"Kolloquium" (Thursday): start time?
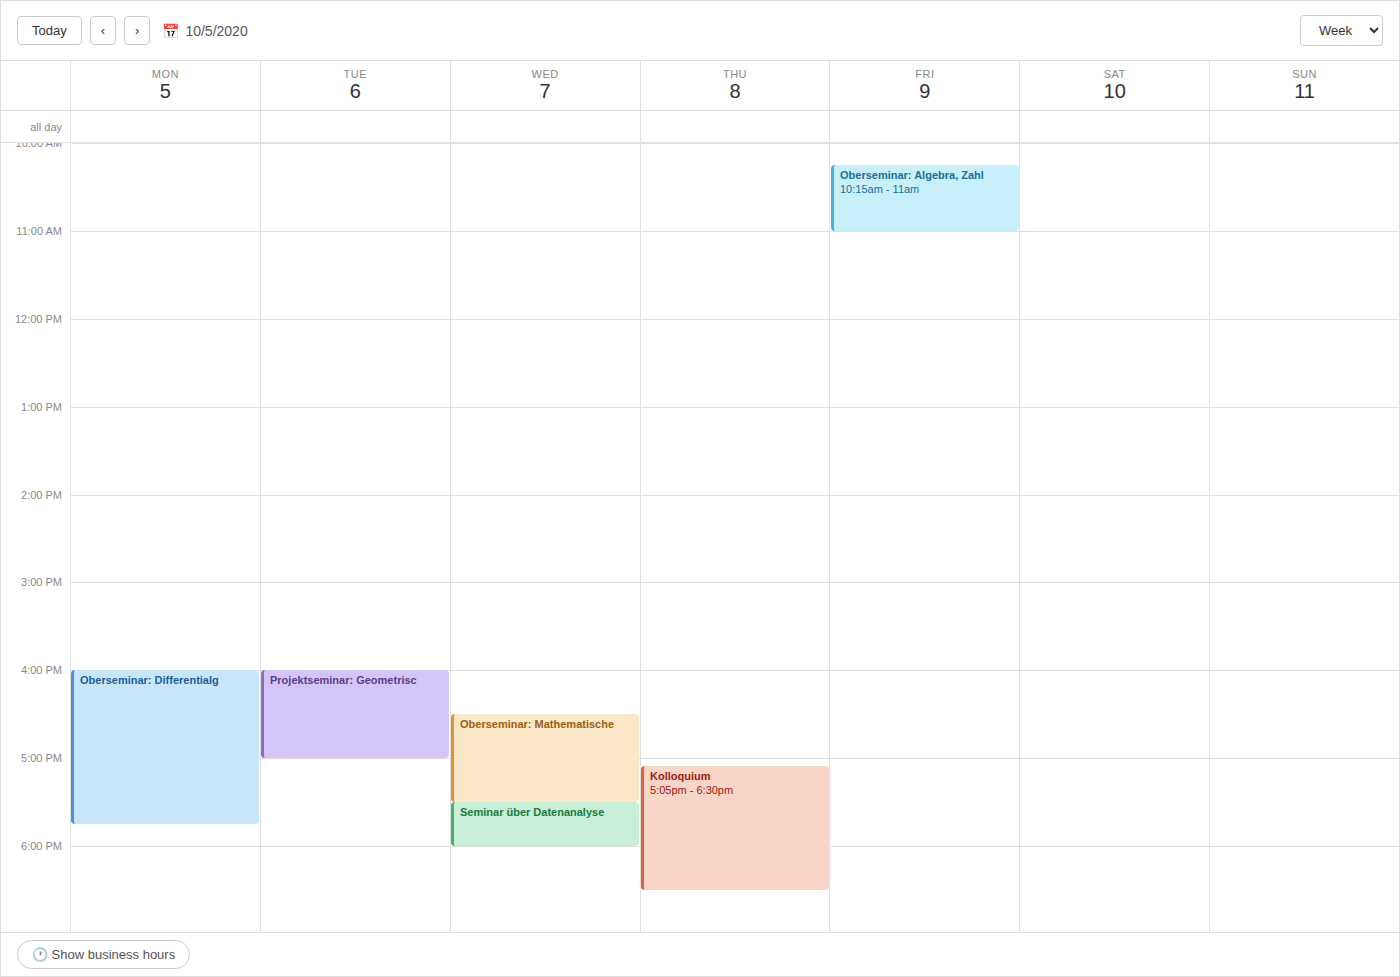
5:05 PM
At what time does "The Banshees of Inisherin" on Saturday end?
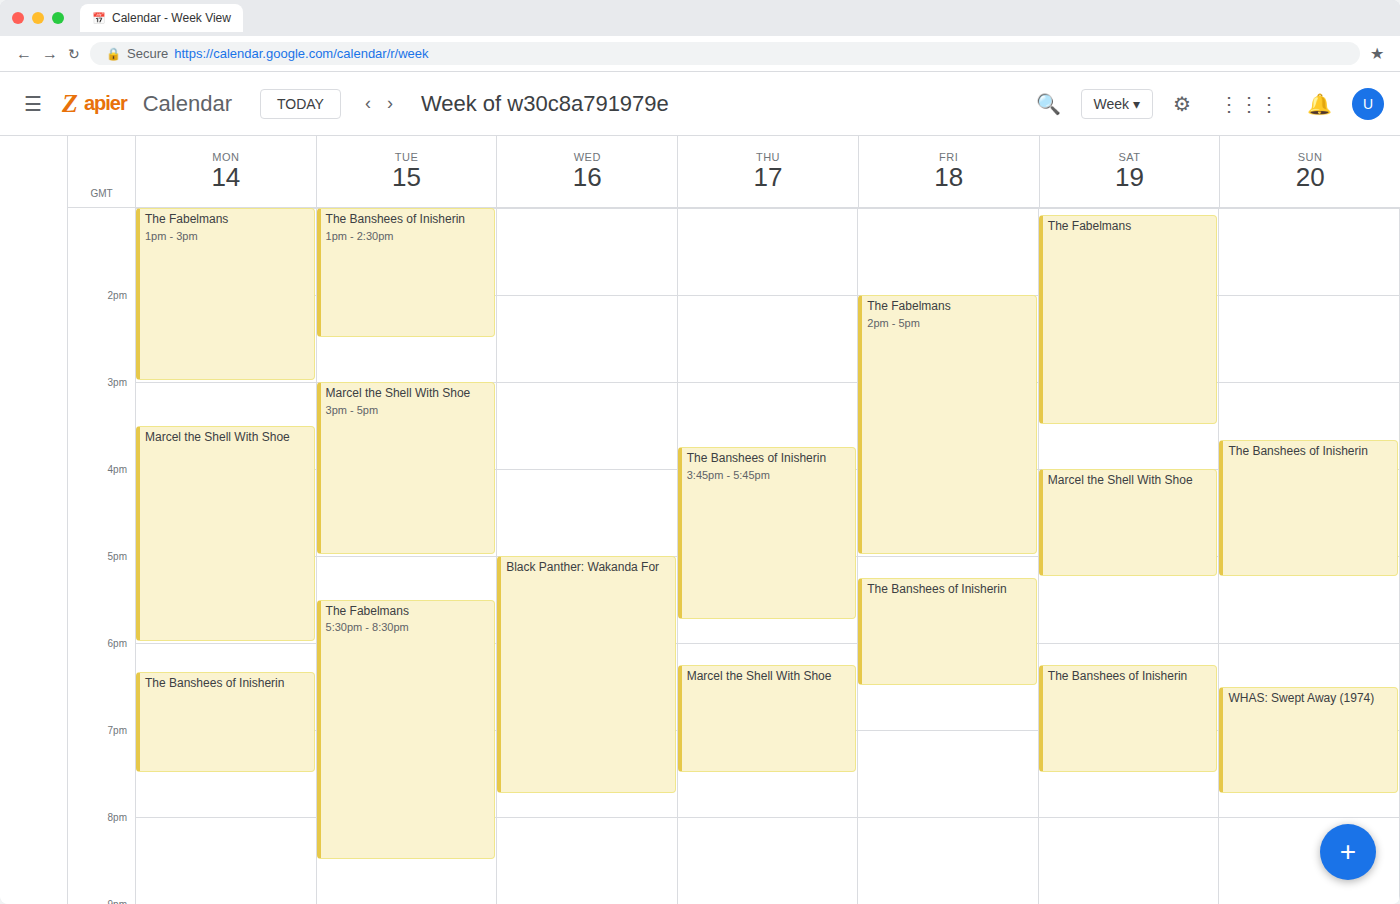
7:30 PM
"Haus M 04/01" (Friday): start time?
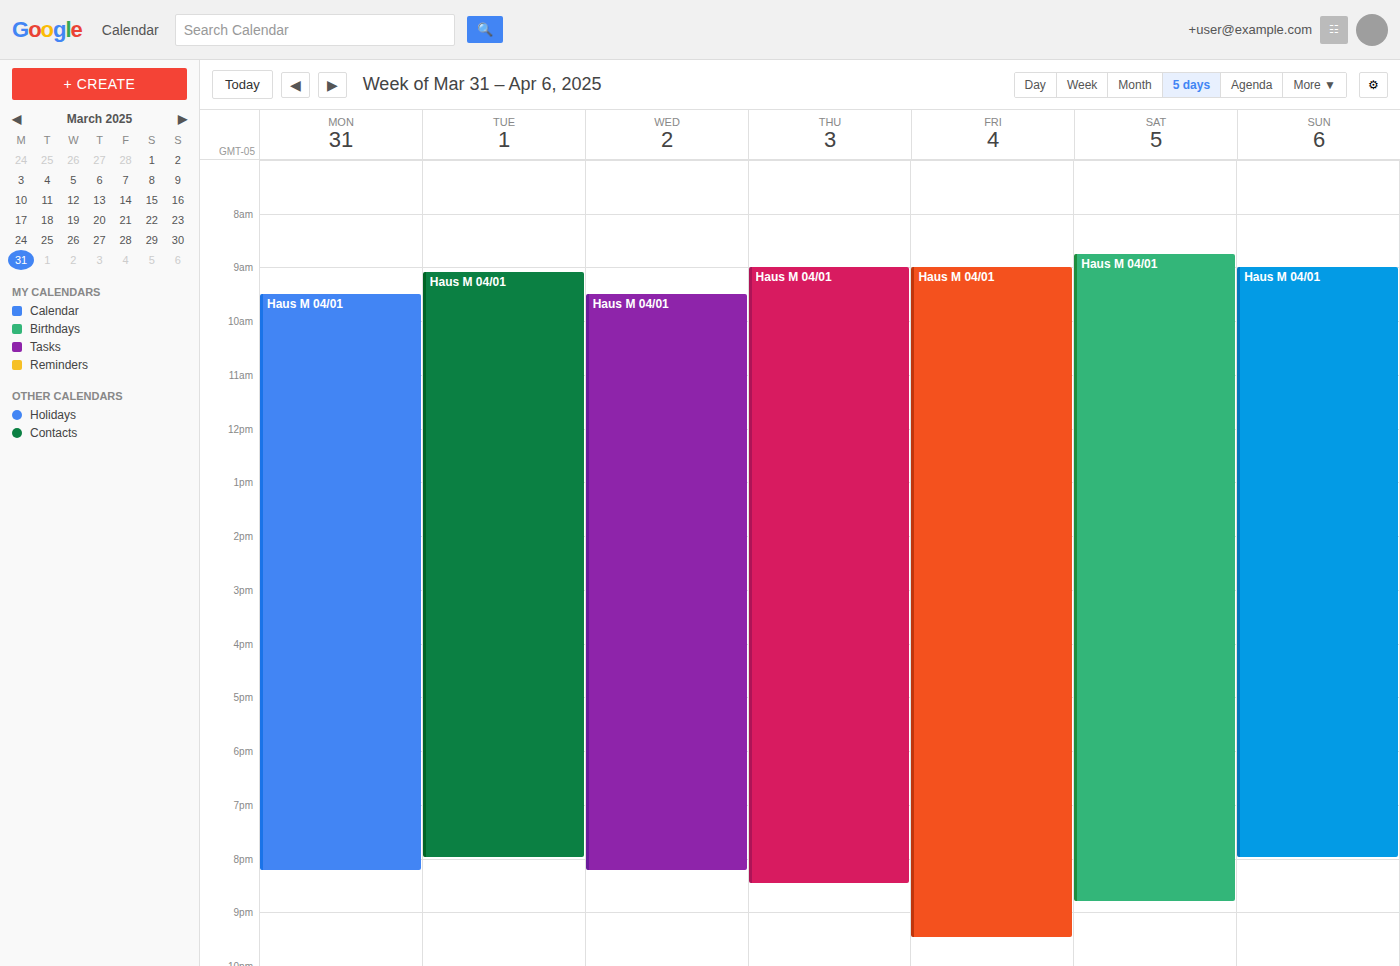
9:00 AM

TASK TO CARRY OUT: Can you pull the text line out of each of the records above and copy it word for word, without the pictures?

OUTPUT BELOW:
"Kolloquium" (Thursday): start time?
5:05 PM
At what time does "The Banshees of Inisherin" on Saturday end?
7:30 PM
"Haus M 04/01" (Friday): start time?
9:00 AM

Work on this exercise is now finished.